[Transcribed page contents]

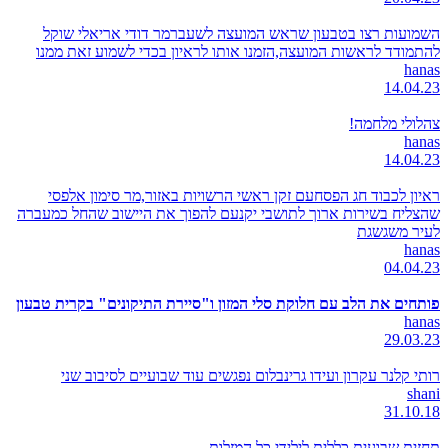
השמועות רצו בטבעון שראש המועצה לשעברמר דודי אריאלי שוקל
להתמודד לראשות המועצה,הזמנו אותו לראיון בכדי לשמוע זאת ממנו
hanas
14.04.23
צהלולי מלחמה!
hanas
14.04.23
ראיון לכבוד חג הפסחעם זקן ראשי הרשויות באזור,מר סימון אלפסי
שהצליח בשירות ארוך לתושבי יקנעם להפוך את היישוב שהחל כמעברה
לעיר משגשגת
hanas
04.04.23
פותחים את הלב עם חלוקת סלי המזון ו"סיירת התיקונים" בקרית טבעון
hanas
29.03.23
רותי קלנר עקרון ועידו גרינבלום נפגשים עוד שבועיים לסיבוב שני
shani
31.10.18
תחזית שבועית כללית לילידי כל המזלות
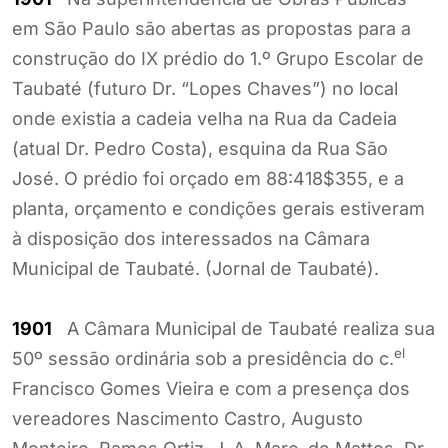
em São Paulo são abertas as propostas para a
construção do IX prédio do 1.º Grupo Escolar de
Taubaté (futuro Dr. “Lopes Chaves”) no local
onde existia a cadeia velha na Rua da Cadeia
(atual Dr. Pedro Costa), esquina da Rua São
José. O prédio foi orçado em 88:418$355, e a
planta, orçamento e condições gerais estiveram
à disposição dos interessados na Câmara
Municipal de Taubaté. (Jornal de Taubaté).
1901
A Câmara Municipal de Taubaté realiza sua
el
50º sessão ordinária sob a presidência do c.
Francisco Gomes Vieira e com a presença dos
vereadores Nascimento Castro, Augusto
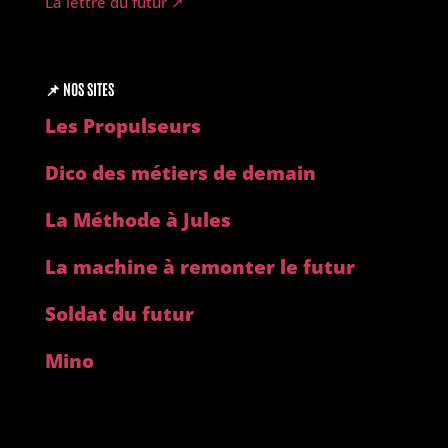
La lettre du futur ↗︎
📌
NOS SITES
Les Propulseurs
Dico des métiers de demain
La Méthode à Jules
La machine à remonter le futur
Soldat du futur
Mino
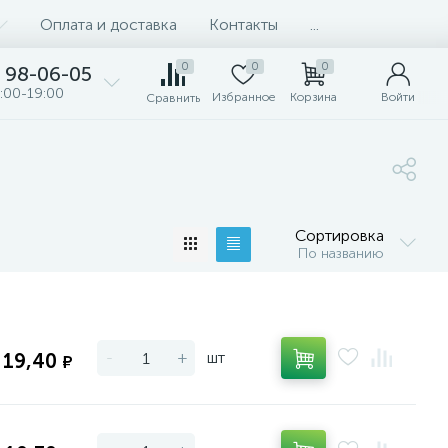
Оплата и доставка
Контакты
...
0
0
0
98-06-05
:00-19:00
Избранное
Корзина
Войти
Сравнить
Сортировка
По названию
-
+
шт
19,40
₽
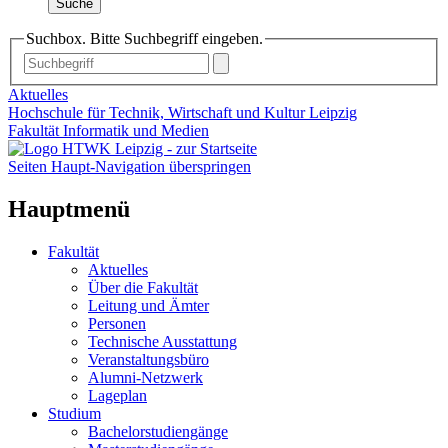
Suche
Suchbox. Bitte Suchbegriff eingeben.
Aktuelles
Hochschule für Technik, Wirtschaft und Kultur Leipzig
Fakultät Informatik und Medien
Seiten Haupt-Navigation überspringen
Hauptmenü
Fakultät
Aktuelles
Über die Fakultät
Leitung und Ämter
Personen
Technische Ausstattung
Veranstaltungsbüro
Alumni-Netzwerk
Lageplan
Studium
Bachelorstudiengänge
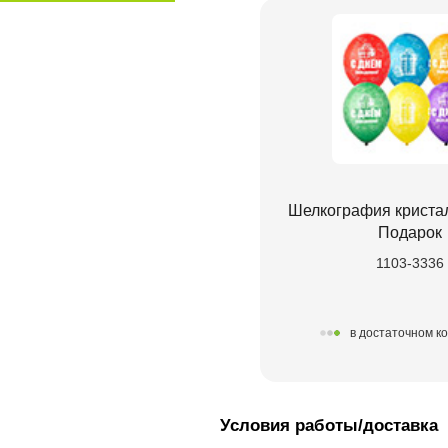
Шелкография кристал
Подарок
1103-3336
в достаточном к
Условия работы/доставка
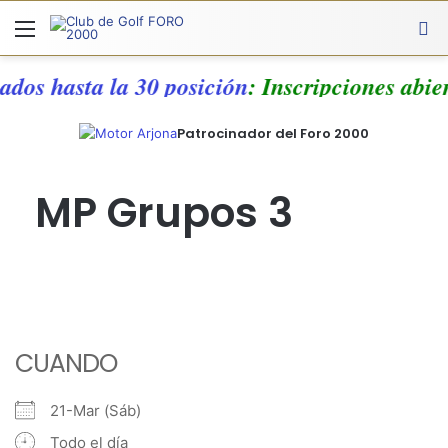
Menú
A
cados hasta la 30 posición
: Inscripciones abie
Patrocinador del Foro 2000
MP Grupos 3
CUANDO
21-Mar (Sáb)
Todo el día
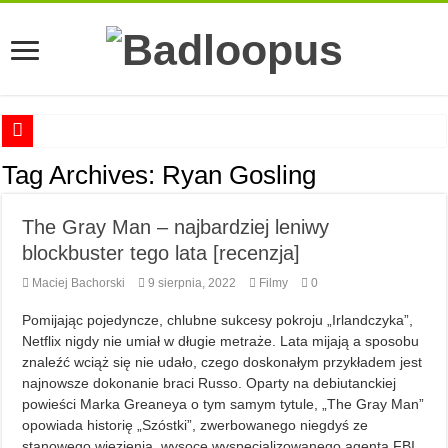
Anna Romaszkan – Praca w prosektorium nie pomaga oswoić się ze śmiercią
Tag Archives:
Ryan Gosling
Najciekawsze książki o kobietach nauki
The Gray Man – najbardziej leniwy
Najlepsze mangi dla dorosłych
blockbuster tego lata [recenzja]
Najciekawsze zapowiedzi komiksowe na 2023 rok
Maciej Bachorski
9 sierpnia, 2022
Filmy
0
Pomijając pojedyncze, chlubne sukcesy pokroju „Irlandczyka”,
Netflix nigdy nie umiał w długie metraże. Lata mijają a sposobu
znaleźć wciąż się nie udało, czego doskonałym przykładem jest
najnowsze dokonanie braci Russo. Oparty na debiutanckiej
powieści Marka Greaneya o tym samym tytule, „The Gray Man”
opowiada historię „Szóstki”, zwerbowanego niegdyś ze
stanowego więzienia, wysoce wyspecjalizowanego agenta FBI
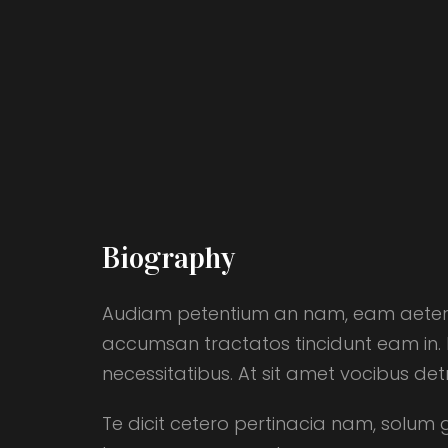
Biography
Audiam petentium an nam, eam aeterno i
accumsan tractatos tincidunt eam in. 
necessitatibus. At sit amet vocibus de
Te dicit cetero pertinacia nam, solum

Exercise details - Exclude all images and restate the records above word for word.

Response box -
השמועות רצו בטבעון שראש המועצה לשעברמר דודי אריאלי שוקל
להתמודד לראשות המועצה,הזמנו אותו לראיון בכדי לשמוע זאת ממנו
hanas
14.04.23
צהלולי מלחמה!
hanas
14.04.23
ראיון לכבוד חג הפסחעם זקן ראשי הרשויות באזור,מר סימון אלפסי
שהצליח בשירות ארוך לתושבי יקנעם להפוך את היישוב שהחל כמעברה
לעיר משגשגת
hanas
04.04.23
פותחים את הלב עם חלוקת סלי המזון ו"סיירת התיקונים" בקרית טבעון
hanas
29.03.23
רותי קלנר עקרון ועידו גרינבלום נפגשים עוד שבועיים לסיבוב שני
shani
31.10.18
תחזית שבועית כללית לילידי כל המזלות
em São Paulo são abertas as propostas para a
construção do IX prédio do 1.º Grupo Escolar de
Taubaté (futuro Dr. “Lopes Chaves”) no local
onde existia a cadeia velha na Rua da Cadeia
(atual Dr. Pedro Costa), esquina da Rua São
José. O prédio foi orçado em 88:418$355, e a
planta, orçamento e condições gerais estiveram
à disposição dos interessados na Câmara
Municipal de Taubaté. (Jornal de Taubaté).
1901
A Câmara Municipal de Taubaté realiza sua
el
50º sessão ordinária sob a presidência do c.
Francisco Gomes Vieira e com a presença dos
vereadores Nascimento Castro, Augusto
La lettre du futur ↗︎
📌
NOS SITES
Les Propulseurs
Dico des métiers de demain
La Méthode à Jules
La machine à remonter le futur
Soldat du futur
Mino
Оплата и доставка
Контакты
...
0
0
0
98-06-05
:00-19:00
Избранное
Корзина
Войти
Сравнить
Сортировка
По названию
-
+
шт
19,40
₽
Suche
Suchbox. Bitte Suchbegriff eingeben.
Aktuelles
Hochschule für Technik, Wirtschaft und Kultur Leipzig
Fakultät Informatik und Medien
Seiten Haupt-Navigation überspringen
Hauptmenü
Fakultät
Aktuelles
Über die Fakultät
Leitung und Ämter
Personen
Technische Ausstattung
Veranstaltungsbüro
Alumni-Netzwerk
Lageplan
Studium
Bachelorstudiengänge
Шелкография кристал
Подарок
1103-3336
в достаточном к
Условия работы/доставка
Menú
A
cados hasta la 30 posición
: Inscripciones abie
Patrocinador del Foro 2000
MP Grupos 3
CUANDO
21-Mar (Sáb)
Todo el día
Anna Romaszkan – Praca w prosektorium nie pomaga oswoić się ze śmiercią
Tag Archives:
Ryan Gosling
Najciekawsze książki o kobietach nauki
The Gray Man – najbardziej leniwy
Najlepsze mangi dla dorosłych
blockbuster tego lata [recenzja]
Najciekawsze zapowiedzi komiksowe na 2023 rok
Maciej Bachorski
9 sierpnia, 2022
Filmy
0
Pomijając pojedyncze, chlubne sukcesy pokroju „Irlandczyka”,
Netflix nigdy nie umiał w długie metraże. Lata mijają a sposobu
znaleźć wciąż się nie udało, czego doskonałym przykładem jest
najnowsze dokonanie braci Russo. Oparty na debiutanckiej
powieści Marka Greaneya o tym samym tytule, „The Gray Man”
opowiada historię „Szóstki”, zwerbowanego niegdyś ze
stanowego więzienia, wysoce wyspecjalizowanego agenta FBI
Biography
Audiam petentium an nam, eam aeterno i
accumsan tractatos tincidunt eam in. 
necessitatibus. At sit amet vocibus de
Te dicit cetero pertinacia nam, solum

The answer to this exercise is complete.